[Information provided]
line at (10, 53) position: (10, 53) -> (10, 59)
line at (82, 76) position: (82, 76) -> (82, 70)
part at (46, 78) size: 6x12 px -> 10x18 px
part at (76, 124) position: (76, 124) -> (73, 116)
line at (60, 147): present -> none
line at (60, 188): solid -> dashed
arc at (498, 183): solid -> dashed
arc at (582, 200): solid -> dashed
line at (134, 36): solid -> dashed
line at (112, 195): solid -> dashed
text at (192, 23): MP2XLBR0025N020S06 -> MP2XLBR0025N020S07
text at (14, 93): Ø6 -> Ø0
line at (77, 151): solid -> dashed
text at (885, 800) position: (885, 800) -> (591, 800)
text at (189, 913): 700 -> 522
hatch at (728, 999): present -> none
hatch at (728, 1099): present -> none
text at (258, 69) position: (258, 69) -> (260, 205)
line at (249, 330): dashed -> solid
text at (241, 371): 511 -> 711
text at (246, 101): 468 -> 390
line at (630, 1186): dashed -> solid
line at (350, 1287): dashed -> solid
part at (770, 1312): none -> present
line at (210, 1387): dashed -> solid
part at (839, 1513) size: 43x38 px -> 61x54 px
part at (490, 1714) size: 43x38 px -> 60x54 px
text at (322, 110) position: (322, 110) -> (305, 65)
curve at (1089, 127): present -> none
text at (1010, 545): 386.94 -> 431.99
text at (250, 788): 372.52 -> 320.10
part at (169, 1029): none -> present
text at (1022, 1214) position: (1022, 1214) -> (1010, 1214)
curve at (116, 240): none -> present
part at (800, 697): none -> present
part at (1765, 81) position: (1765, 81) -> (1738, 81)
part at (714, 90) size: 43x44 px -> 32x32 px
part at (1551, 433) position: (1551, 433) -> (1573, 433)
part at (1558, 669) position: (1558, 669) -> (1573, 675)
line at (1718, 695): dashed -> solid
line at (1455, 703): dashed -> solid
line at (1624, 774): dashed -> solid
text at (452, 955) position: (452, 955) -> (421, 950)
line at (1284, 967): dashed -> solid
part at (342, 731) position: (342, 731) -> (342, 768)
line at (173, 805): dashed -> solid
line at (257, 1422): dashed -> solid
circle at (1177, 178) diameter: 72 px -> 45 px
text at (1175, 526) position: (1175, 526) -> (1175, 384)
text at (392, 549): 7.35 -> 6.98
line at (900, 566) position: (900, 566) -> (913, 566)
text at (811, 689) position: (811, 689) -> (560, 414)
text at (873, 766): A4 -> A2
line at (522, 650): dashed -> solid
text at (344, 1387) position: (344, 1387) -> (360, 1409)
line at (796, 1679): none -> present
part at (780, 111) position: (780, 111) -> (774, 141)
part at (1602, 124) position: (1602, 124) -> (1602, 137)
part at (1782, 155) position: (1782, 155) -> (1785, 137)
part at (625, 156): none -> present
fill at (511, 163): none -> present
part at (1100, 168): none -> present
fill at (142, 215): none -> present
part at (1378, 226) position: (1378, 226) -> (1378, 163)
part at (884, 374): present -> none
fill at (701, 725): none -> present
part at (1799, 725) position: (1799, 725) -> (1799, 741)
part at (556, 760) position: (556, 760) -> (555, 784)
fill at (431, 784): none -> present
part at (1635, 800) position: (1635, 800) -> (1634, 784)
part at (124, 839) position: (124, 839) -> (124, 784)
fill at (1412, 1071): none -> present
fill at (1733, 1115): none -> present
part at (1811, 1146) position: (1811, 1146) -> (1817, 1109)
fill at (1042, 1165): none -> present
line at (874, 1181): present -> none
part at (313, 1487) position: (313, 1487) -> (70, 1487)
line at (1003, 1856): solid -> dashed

[Exercise goal] Write every line of the entries above as a JSON list of strings, one string per line, with blank lines left out.

[Exercise output]
[
  "line at (10, 53) position: (10, 53) -> (10, 59)",
  "line at (82, 76) position: (82, 76) -> (82, 70)",
  "part at (46, 78) size: 6x12 px -> 10x18 px",
  "part at (76, 124) position: (76, 124) -> (73, 116)",
  "line at (60, 147): present -> none",
  "line at (60, 188): solid -> dashed",
  "arc at (498, 183): solid -> dashed",
  "arc at (582, 200): solid -> dashed",
  "line at (134, 36): solid -> dashed",
  "line at (112, 195): solid -> dashed",
  "text at (192, 23): MP2XLBR0025N020S06 -> MP2XLBR0025N020S07",
  "text at (14, 93): Ø6 -> Ø0",
  "line at (77, 151): solid -> dashed",
  "text at (885, 800) position: (885, 800) -> (591, 800)",
  "text at (189, 913): 700 -> 522",
  "hatch at (728, 999): present -> none",
  "hatch at (728, 1099): present -> none",
  "text at (258, 69) position: (258, 69) -> (260, 205)",
  "line at (249, 330): dashed -> solid",
  "text at (241, 371): 511 -> 711",
  "text at (246, 101): 468 -> 390",
  "line at (630, 1186): dashed -> solid",
  "line at (350, 1287): dashed -> solid",
  "part at (770, 1312): none -> present",
  "line at (210, 1387): dashed -> solid",
  "part at (839, 1513) size: 43x38 px -> 61x54 px",
  "part at (490, 1714) size: 43x38 px -> 60x54 px",
  "text at (322, 110) position: (322, 110) -> (305, 65)",
  "curve at (1089, 127): present -> none",
  "text at (1010, 545): 386.94 -> 431.99",
  "text at (250, 788): 372.52 -> 320.10",
  "part at (169, 1029): none -> present",
  "text at (1022, 1214) position: (1022, 1214) -> (1010, 1214)",
  "curve at (116, 240): none -> present",
  "part at (800, 697): none -> present",
  "part at (1765, 81) position: (1765, 81) -> (1738, 81)",
  "part at (714, 90) size: 43x44 px -> 32x32 px",
  "part at (1551, 433) position: (1551, 433) -> (1573, 433)",
  "part at (1558, 669) position: (1558, 669) -> (1573, 675)",
  "line at (1718, 695): dashed -> solid",
  "line at (1455, 703): dashed -> solid",
  "line at (1624, 774): dashed -> solid",
  "text at (452, 955) position: (452, 955) -> (421, 950)",
  "line at (1284, 967): dashed -> solid",
  "part at (342, 731) position: (342, 731) -> (342, 768)",
  "line at (173, 805): dashed -> solid",
  "line at (257, 1422): dashed -> solid",
  "circle at (1177, 178) diameter: 72 px -> 45 px",
  "text at (1175, 526) position: (1175, 526) -> (1175, 384)",
  "text at (392, 549): 7.35 -> 6.98",
  "line at (900, 566) position: (900, 566) -> (913, 566)",
  "text at (811, 689) position: (811, 689) -> (560, 414)",
  "text at (873, 766): A4 -> A2",
  "line at (522, 650): dashed -> solid",
  "text at (344, 1387) position: (344, 1387) -> (360, 1409)",
  "line at (796, 1679): none -> present",
  "part at (780, 111) position: (780, 111) -> (774, 141)",
  "part at (1602, 124) position: (1602, 124) -> (1602, 137)",
  "part at (1782, 155) position: (1782, 155) -> (1785, 137)",
  "part at (625, 156): none -> present",
  "fill at (511, 163): none -> present",
  "part at (1100, 168): none -> present",
  "fill at (142, 215): none -> present",
  "part at (1378, 226) position: (1378, 226) -> (1378, 163)",
  "part at (884, 374): present -> none",
  "fill at (701, 725): none -> present",
  "part at (1799, 725) position: (1799, 725) -> (1799, 741)",
  "part at (556, 760) position: (556, 760) -> (555, 784)",
  "fill at (431, 784): none -> present",
  "part at (1635, 800) position: (1635, 800) -> (1634, 784)",
  "part at (124, 839) position: (124, 839) -> (124, 784)",
  "fill at (1412, 1071): none -> present",
  "fill at (1733, 1115): none -> present",
  "part at (1811, 1146) position: (1811, 1146) -> (1817, 1109)",
  "fill at (1042, 1165): none -> present",
  "line at (874, 1181): present -> none",
  "part at (313, 1487) position: (313, 1487) -> (70, 1487)",
  "line at (1003, 1856): solid -> dashed"
]